O RouterOS suporta conexões de cliente OpenVPN, mas com alguns limites específicos do RouterOS.

  1. Faça upload dos arquivos de chave e certificado do cliente (ca.crt, client.crt, client.key) para o MikroTik.

  2. Crie um perfil de cliente OVPN e inicie a conexão.

/interface ovpn-client add name=ovpn-out1 \
connect-to=YOUR.VPS.IP port=1194 \
user=vpnuser password="yourpassword" \
profile=default-encryption add-default-route=no
/interface ovpn-client print

Exemplo de status esperado:

status: connected
uptime: 00:01:03
remote-address: 10.8.0.1
local-address: 10.8.0.6

Nota: O RouterOS historicamente restringe o OpenVPN ao TCP em algumas versões — verifique as notas de versão do seu RouterOS. Se precisar de UDP no lado do roteador, considere uma solução intermediária (como um host Linux) ou use um cliente de software em uma máquina próxima.

Acessar um dispositivo interno através do túnel

Para alcançar um dispositivo interno (exemplo: câmera IP 192.168.88.100), você pode usar NAT no MikroTik para expor uma porta local sobre o túnel.

  1. Adicione uma regra dst-nat no MikroTik:
/ip firewall nat add chain=dstnat protocol=tcp dst-port=8081 \
action=dst-nat to-addresses=192.168.88.100 to-ports=80
  1. Do servidor ou de outro cliente, conecte-se ao endereço roteado e porta:
http://10.8.0.6:8081

O tráfego flui pelo túnel OpenVPN e alcança o host interno.

Segurança e melhores práticas

  • Use um certificado único por cliente.
  • Combine certificados TLS de cliente com usuário/senha se precisar de controle em espécie de autenticação dupla.
  • Rode a rotação de chaves e certificados em uma cadência definida.
  • Limite IPs de origem no firewall do VPS quando prático.
  • Prefira UDP por desempenho, mas verifique a compatibilidade com RouterOS.
  • Monitore a saúde da conexão e logs (syslog, openvpn-status.log).

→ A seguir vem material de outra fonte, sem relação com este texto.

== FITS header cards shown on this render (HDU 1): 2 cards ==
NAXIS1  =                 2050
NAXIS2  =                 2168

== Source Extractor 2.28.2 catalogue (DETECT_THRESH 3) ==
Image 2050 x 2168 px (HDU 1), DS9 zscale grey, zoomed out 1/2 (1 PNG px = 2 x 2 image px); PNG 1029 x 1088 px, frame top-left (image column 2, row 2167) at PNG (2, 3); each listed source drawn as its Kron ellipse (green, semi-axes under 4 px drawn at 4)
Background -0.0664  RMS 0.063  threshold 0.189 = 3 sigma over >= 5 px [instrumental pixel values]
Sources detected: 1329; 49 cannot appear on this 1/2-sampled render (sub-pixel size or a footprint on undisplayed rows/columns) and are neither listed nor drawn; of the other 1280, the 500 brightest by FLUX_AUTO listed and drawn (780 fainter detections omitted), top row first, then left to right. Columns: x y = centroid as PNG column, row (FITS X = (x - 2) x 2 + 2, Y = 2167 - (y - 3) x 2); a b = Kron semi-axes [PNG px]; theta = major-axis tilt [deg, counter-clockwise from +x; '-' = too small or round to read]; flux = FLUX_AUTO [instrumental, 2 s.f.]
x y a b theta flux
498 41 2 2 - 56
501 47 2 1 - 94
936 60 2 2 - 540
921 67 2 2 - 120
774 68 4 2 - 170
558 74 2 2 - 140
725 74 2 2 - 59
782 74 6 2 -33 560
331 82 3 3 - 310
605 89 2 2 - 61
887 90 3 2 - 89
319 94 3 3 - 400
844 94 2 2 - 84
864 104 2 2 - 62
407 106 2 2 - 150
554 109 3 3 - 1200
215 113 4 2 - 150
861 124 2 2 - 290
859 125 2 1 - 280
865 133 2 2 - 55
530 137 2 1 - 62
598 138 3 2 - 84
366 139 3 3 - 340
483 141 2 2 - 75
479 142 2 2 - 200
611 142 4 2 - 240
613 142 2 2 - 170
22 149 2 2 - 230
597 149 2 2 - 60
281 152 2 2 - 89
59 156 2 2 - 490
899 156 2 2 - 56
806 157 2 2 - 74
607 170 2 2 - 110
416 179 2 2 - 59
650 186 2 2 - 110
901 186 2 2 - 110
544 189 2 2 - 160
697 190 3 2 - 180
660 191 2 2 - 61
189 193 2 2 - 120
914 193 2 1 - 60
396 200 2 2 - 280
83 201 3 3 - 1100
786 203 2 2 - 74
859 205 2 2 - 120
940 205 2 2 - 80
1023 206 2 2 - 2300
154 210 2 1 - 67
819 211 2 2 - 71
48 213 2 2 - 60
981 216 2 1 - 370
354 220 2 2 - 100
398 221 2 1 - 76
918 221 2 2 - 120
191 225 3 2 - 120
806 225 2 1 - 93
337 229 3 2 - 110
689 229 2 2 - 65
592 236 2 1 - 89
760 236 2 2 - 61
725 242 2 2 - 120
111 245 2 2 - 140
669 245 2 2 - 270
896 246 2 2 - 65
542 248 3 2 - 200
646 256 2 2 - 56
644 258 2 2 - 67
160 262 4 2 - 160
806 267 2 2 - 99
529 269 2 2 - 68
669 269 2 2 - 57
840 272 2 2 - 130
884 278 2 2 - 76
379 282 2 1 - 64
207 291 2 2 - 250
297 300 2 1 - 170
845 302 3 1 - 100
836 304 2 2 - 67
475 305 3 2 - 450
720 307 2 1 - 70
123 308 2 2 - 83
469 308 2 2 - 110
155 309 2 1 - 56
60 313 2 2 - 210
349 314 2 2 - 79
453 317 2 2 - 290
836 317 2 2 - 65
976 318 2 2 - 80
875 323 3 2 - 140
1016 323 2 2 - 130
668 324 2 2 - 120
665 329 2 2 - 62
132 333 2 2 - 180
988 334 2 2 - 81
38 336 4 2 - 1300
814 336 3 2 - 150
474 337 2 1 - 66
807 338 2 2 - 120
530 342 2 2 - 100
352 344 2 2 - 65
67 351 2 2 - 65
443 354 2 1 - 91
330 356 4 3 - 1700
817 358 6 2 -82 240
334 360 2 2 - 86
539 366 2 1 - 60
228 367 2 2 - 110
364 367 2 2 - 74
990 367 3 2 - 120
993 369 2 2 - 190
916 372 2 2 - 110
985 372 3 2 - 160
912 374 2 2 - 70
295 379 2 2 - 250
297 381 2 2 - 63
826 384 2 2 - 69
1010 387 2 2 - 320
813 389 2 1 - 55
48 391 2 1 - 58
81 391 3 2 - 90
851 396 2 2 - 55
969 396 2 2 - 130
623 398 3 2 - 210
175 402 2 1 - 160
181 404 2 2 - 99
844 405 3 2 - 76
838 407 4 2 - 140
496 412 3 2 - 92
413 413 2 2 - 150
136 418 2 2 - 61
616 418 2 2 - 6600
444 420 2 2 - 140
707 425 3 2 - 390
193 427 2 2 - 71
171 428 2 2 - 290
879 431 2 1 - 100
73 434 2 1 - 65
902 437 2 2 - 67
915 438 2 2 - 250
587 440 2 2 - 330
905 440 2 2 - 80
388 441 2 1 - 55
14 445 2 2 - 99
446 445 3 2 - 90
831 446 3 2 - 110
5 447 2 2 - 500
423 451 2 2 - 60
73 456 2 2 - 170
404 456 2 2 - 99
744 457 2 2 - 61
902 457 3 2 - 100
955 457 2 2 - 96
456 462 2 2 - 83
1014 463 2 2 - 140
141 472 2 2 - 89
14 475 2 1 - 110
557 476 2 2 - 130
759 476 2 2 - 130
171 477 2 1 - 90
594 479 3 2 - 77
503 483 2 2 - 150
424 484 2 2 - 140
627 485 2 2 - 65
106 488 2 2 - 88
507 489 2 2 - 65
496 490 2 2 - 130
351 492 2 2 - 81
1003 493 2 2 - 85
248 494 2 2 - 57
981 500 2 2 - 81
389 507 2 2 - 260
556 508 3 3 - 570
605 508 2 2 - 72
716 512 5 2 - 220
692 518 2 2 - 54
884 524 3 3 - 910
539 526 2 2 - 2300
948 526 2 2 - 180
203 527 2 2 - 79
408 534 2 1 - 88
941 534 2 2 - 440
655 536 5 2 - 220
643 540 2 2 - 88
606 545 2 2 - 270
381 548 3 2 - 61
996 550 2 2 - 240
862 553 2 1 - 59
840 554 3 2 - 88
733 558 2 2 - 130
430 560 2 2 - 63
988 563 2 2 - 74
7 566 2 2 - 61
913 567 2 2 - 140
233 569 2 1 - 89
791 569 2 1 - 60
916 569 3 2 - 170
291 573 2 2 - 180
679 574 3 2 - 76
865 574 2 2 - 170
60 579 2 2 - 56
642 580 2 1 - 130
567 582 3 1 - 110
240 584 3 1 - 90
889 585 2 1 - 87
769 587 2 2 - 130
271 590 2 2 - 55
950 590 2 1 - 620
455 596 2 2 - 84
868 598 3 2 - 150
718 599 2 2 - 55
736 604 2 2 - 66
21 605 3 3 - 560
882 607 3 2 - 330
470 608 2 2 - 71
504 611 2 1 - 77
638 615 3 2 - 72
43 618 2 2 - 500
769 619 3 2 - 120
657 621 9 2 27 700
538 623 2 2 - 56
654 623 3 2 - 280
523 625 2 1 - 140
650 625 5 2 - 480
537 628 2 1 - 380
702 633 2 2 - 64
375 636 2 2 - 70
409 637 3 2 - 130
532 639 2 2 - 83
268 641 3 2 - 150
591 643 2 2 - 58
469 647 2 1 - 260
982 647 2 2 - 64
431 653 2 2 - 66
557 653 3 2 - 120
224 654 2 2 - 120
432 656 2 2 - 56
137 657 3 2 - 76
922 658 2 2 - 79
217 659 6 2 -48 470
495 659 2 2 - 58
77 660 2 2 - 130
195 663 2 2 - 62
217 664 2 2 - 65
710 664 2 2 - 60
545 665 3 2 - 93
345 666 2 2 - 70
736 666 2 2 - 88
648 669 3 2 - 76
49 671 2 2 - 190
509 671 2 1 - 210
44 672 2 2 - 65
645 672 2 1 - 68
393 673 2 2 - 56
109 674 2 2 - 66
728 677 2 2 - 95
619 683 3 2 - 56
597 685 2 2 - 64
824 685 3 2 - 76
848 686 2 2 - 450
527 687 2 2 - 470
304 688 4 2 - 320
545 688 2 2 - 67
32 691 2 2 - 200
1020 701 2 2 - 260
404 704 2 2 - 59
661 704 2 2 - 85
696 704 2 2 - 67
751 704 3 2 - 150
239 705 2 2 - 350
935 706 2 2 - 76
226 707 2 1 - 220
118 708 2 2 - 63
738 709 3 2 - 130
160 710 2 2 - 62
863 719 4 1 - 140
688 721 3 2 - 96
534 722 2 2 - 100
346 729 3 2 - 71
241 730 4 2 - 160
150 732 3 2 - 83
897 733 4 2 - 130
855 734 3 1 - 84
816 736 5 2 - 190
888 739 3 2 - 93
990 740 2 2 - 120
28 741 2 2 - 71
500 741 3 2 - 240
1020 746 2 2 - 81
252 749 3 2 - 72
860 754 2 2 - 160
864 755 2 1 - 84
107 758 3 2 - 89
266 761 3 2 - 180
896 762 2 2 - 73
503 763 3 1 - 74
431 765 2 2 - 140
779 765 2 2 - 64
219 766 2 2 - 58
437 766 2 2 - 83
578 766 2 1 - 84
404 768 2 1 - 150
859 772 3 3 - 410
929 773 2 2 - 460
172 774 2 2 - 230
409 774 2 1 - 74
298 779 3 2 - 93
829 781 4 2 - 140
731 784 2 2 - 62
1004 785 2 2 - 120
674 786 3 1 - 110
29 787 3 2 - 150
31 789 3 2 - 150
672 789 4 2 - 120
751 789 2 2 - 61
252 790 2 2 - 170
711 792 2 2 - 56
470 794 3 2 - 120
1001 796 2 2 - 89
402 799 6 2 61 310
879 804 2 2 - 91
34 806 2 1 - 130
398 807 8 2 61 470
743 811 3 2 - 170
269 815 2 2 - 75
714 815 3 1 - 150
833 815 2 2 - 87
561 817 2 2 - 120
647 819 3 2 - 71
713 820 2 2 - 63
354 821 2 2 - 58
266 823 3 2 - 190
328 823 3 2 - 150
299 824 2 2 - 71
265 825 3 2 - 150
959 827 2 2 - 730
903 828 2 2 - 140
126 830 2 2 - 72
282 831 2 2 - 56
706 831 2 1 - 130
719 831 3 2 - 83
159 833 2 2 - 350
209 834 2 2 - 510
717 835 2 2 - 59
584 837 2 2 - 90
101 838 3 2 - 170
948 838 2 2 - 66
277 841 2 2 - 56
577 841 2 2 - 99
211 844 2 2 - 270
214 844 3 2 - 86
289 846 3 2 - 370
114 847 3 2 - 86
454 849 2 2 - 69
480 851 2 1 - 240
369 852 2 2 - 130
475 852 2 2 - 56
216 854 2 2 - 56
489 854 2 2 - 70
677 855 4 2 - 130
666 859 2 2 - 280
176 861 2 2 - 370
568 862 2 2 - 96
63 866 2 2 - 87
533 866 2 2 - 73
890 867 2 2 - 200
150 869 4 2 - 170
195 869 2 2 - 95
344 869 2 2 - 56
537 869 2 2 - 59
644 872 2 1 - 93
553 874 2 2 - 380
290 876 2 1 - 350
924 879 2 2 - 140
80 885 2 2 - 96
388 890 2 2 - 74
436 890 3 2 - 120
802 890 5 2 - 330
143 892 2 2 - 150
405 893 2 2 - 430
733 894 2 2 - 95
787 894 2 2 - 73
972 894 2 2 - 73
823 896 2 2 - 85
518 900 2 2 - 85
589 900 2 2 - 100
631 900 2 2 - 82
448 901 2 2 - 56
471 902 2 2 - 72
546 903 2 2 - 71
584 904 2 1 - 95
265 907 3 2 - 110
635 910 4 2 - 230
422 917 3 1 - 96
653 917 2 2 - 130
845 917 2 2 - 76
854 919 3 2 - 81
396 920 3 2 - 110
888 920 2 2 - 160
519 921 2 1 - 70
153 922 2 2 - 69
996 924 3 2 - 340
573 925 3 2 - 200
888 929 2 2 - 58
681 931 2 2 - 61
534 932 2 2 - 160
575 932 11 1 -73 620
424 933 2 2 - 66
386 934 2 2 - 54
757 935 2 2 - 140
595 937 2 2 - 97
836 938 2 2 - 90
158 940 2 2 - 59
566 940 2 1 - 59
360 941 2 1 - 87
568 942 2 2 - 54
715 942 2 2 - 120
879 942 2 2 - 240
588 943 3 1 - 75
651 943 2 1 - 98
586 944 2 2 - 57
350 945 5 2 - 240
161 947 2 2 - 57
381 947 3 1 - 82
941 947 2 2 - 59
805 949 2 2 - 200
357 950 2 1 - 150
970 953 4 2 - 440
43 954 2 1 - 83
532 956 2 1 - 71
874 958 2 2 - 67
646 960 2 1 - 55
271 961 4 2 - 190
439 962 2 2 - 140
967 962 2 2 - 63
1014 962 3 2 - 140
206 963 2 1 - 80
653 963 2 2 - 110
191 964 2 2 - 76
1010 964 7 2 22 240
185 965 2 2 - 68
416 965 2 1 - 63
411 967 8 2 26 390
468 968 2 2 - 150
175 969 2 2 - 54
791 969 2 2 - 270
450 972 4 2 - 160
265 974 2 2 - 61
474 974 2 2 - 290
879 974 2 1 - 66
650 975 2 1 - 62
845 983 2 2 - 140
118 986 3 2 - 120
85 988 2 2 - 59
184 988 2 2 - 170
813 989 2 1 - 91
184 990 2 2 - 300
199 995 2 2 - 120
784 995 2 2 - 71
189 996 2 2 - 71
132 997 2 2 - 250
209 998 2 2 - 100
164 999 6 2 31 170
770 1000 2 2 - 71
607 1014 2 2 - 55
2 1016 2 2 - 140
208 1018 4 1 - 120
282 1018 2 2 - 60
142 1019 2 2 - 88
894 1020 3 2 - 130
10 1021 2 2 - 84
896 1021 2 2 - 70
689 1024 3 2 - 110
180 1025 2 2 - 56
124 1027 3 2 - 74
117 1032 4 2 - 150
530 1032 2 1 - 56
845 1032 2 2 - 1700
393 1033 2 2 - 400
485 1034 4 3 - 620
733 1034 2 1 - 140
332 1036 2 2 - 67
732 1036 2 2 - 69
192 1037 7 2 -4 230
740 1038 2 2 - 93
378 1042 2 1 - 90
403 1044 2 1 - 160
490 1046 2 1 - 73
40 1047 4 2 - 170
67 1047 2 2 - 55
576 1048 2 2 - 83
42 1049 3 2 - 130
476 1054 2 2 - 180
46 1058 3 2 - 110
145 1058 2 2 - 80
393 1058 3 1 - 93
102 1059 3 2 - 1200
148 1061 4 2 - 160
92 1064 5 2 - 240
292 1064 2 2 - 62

Dica: Automatize a emissão de certificados para muitos dispositivos com scripts, mas mantenha a CA offline sempre que possível.

Comparação breve com alternativas modernas

SoluçãoPontos fortesQuando escolher
OpenVPNCompatibilidade, controle granular por certificadosAmbientes mistos/legados; setups de ISP; appliances corporativos
WireGuardVelocidade, simplicidadeDispositivos modernos, roteadores com recursos limitados
Tailscale/ZeroTierMalha, identidade, implantação fácilLaptops, servidores, colaboração em equipe

Quando usar OpenVPN

  • Você precisa de controle detalhado por certificados.
  • Sua frota inclui dispositivos legados ou appliances sem agentes modernos.
  • Precisa integrar com regras de firewall existentes e PKI corporativa.

Se quiser o menor overhead possível e criptografia moderna, o WireGuard (ou Tailscale para um plano de controle mais simples) são excelentes — mas o OpenVPN ainda vence em compatibilidade universal.

Onde o MKController ajuda: Se você quer evitar túneis manuais e trabalho com certificados, as ferramentas remotas do MKController (NATCloud) permitem acessar dispositivos atrás de NAT/CGNAT com governança centralizada, monitoramento e reconexão automática — sem PKI por dispositivo para gerenciar.

Conclusão

OpenVPN não é um artefato do passado.

É uma ferramenta confiável quando você precisa de compatibilidade e controle explícito sobre autenticação e roteamento.

Associe-a a um VPS e a um cliente MikroTik e você terá um caminho de acesso remoto robusto e auditável para câmeras, roteadores e serviços internos.